I once heard a woman, the most perfect parvenu I ever met, speak of her poor relations in a tone exactly similar to that in which the clerk now spoke the names of two hotels. Having spoken, he turned and passed behind the partition at one end of the marble counter.
My companion and I stood there for a moment looking despondently at each other. Then, without a word, we retreated through that gorgeous lobby, feeling like sad remnants of a defeated Yankee army.
Again we motored through the bright streets, but only to successive disappointments, for both hotels mentioned by the austere clerk were "turning 'em away." Our chauffeur now came to our aid, mentioning several small hotels, and in one of these, the Granada, we were at last so fortunate as to find lodgings.
"It begun to look like you'd have to put up at the Roden," the chauffeur smiled as we took our bags out of the car and settled with him.
"The Roden?"
"Yes," he returned "Best ventilated hotel in the United States."
Next day when the Hotel Roden was pointed out to us we appreciated the witticism, for the Roden is—or was at the time of our visit—merely the steel skeleton of a building which, we were informed, had for some years stood unfinished owing to disagreements among those concerned with its construction.
As for the Granada, though a modest place, it was new and clean; the clerk was amiable, the beds comfortable, and if our rooms were too small to admit our trunks, they were, at all events, outside rooms, each with a private bath, at a rate of $1 per day apiece. Never in any hotel have I felt that I was getting so much for my money.
Next morning, after breakfast, we set out to see the city. Having repeatedly heard of Birmingham as the "Pittsburgh of the South," we expected cold daylight to reveal the sooty signs of her industrialism, but in this we were agreeably disappointed. By day as well as by night the city is pleasing to the eye, and it is a fact worth noting that the downtown buildings of Atlanta (which is not an industrial city) are streaked and dirty, whereas those of Birmingham are clean—the reason for this being that the mills and furnaces of Birmingham are far removed from the heart of the town, whereas locomotives belch black smoke into the very center of Atlanta's business and shopping district.

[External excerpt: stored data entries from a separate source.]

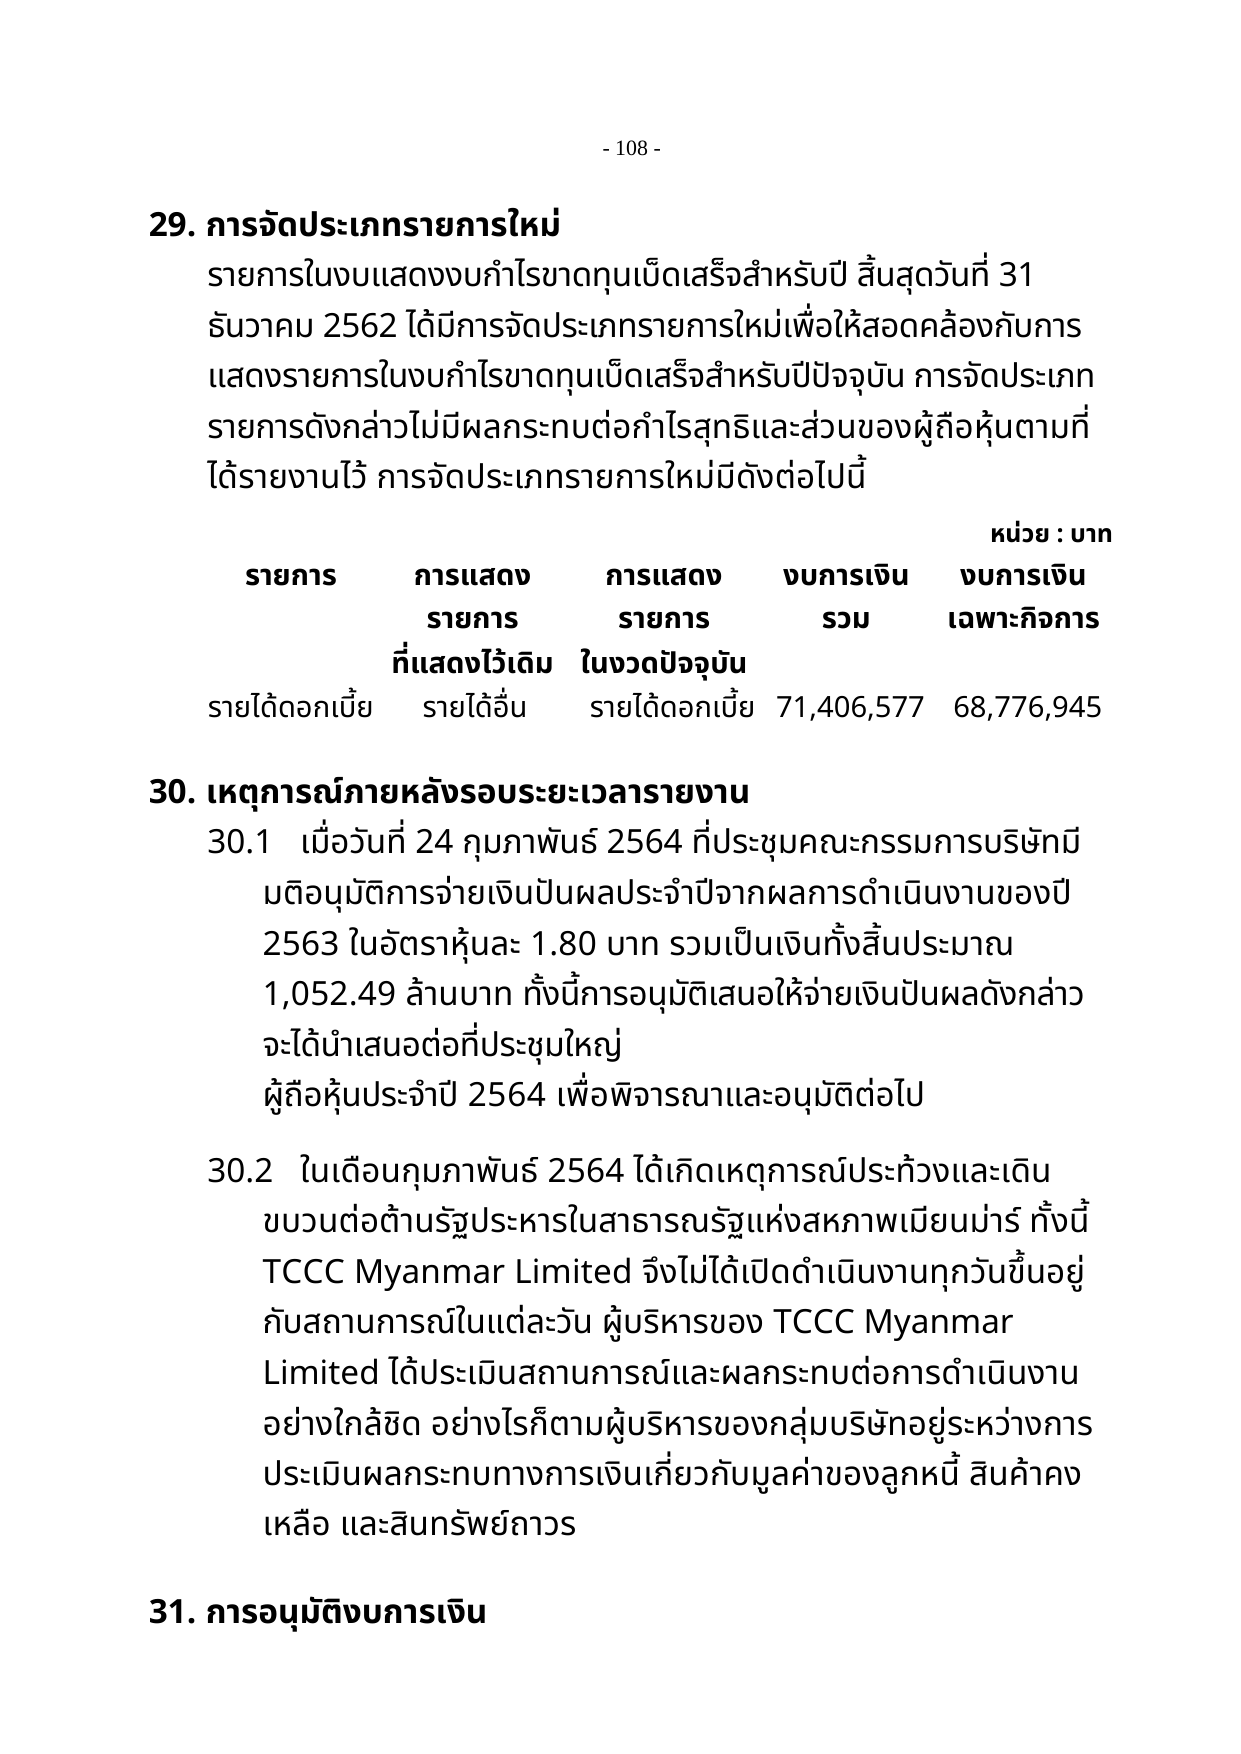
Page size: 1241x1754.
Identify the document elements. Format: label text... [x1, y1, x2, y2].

text 30. เหตุการณ์ภายหลังรอบระยะเวลารายงาน [148, 768, 1105, 818]
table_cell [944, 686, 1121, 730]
text รายการในงบแสดงงบกำไรขาดทุนเบ็ดเสร็จสำหรับปี สิ้นสุดวันที่ 31 ธันวาคม 2562 ได้มีการจัดประเภทรายการใหม่เพื่อให้สอดคล้องกับการแสดงรายการในงบกำไรขาดทุนเบ็ดเสร็จสำหรับปีปัจจุบัน การจัดประเภทรายการดังกล่าวไม่มีผลกระทบต่อกำไรสุทธิและส่วนของผู้ถือหุ้นตามที่ได้รายงานไว้ การจัดประเภทรายการใหม่มีดังต่อไปนี้ [207, 251, 1113, 503]
text 31. การอนุมัติงบการเงิน [148, 1588, 1105, 1639]
text 29. การจัดประเภทรายการใหม่ [148, 200, 1105, 251]
text 30.1 เมื่อวันที่ 24 กุมภาพันธ์ 2564 ที่ประชุมคณะกรรมการบริษัทมีมติอนุมัติการจ่ายเงินปันผลประจำปีจากผลการดำเนินงานของปี 2563 ในอัตราหุ้นละ 1.80 บาท รวมเป็นเงินทั้งสิ้นประมาณ 1,052.49 ล้านบาท ทั้งนี้การอนุมัติเสนอให้จ่ายเงินปันผลดังกล่าว จะได้นำเสนอต่อที่ประชุมใหญ่ ผู้ถือหุ้นประจำปี 2564 เพื่อพิจารณาและอนุมัติต่อไป [207, 818, 1113, 1122]
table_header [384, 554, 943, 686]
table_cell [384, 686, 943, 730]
text หน่วย : บาท [207, 516, 1113, 554]
text 30.2 ในเดือนกุมภาพันธ์ 2564 ได้เกิดเหตุการณ์ประท้วงและเดินขบวนต่อต้านรัฐประหารในสาธารณรัฐแห่งสหภาพเมียนม่าร์ ทั้งนี้ TCCC Myanmar Limited จึงไม่ได้เปิดดำเนินงานทุกวันขึ้นอยู่กับสถานการณ์ในแต่ละวัน ผู้บริหารของ TCCC Myanmar Limited ได้ประเมินสถานการณ์และผลกระทบต่อการดำเนินงานอย่างใกล้ชิด อย่างไรก็ตามผู้บริหารของกลุ่มบริษัทอยู่ระหว่างการประเมินผลกระทบทางการเงินเกี่ยวกับมูลค่าของลูกหนี้ สินค้าคงเหลือ และสินทรัพย์ถาวร [207, 1147, 1113, 1551]
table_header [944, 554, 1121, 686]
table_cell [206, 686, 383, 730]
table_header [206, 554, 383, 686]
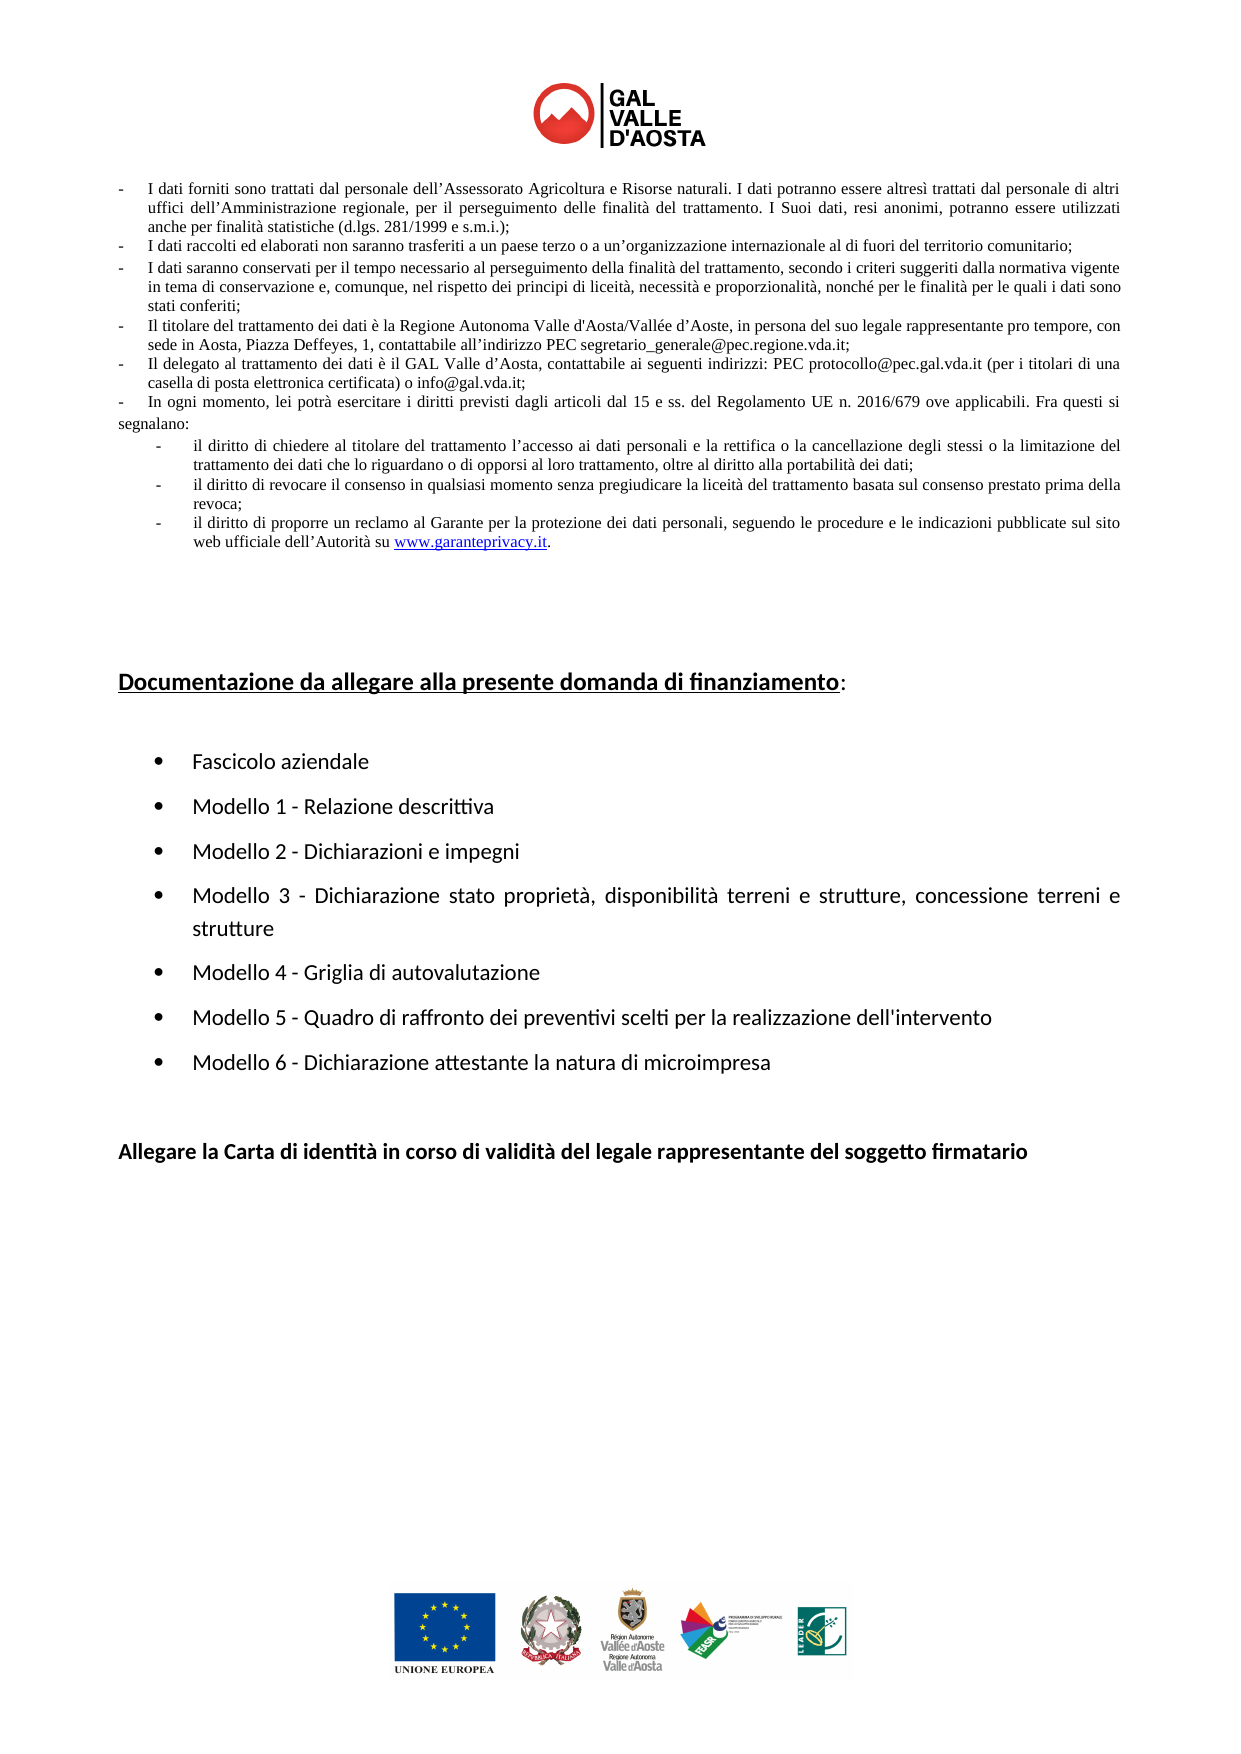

Moreover, the metropolis of Alabama is better laid out than that of Georgia. The streets of Birmingham are wide, and the business part of the city, lying upon a flat terrain, is divided into large, even squares. From this district the chief residence section mounts by easy, graceful grades into the hills to the southward. Because of these grades, and the curving drives which follow the contours of the hills, and the vistas of the lower city, and the good modern houses, and the lawns and trees and shrubbery and breezes, this Highlands region is reminiscent of a similar residence district in Portland, Oregon—which is to say that it is one of the most agreeable districts of the kind in the United States.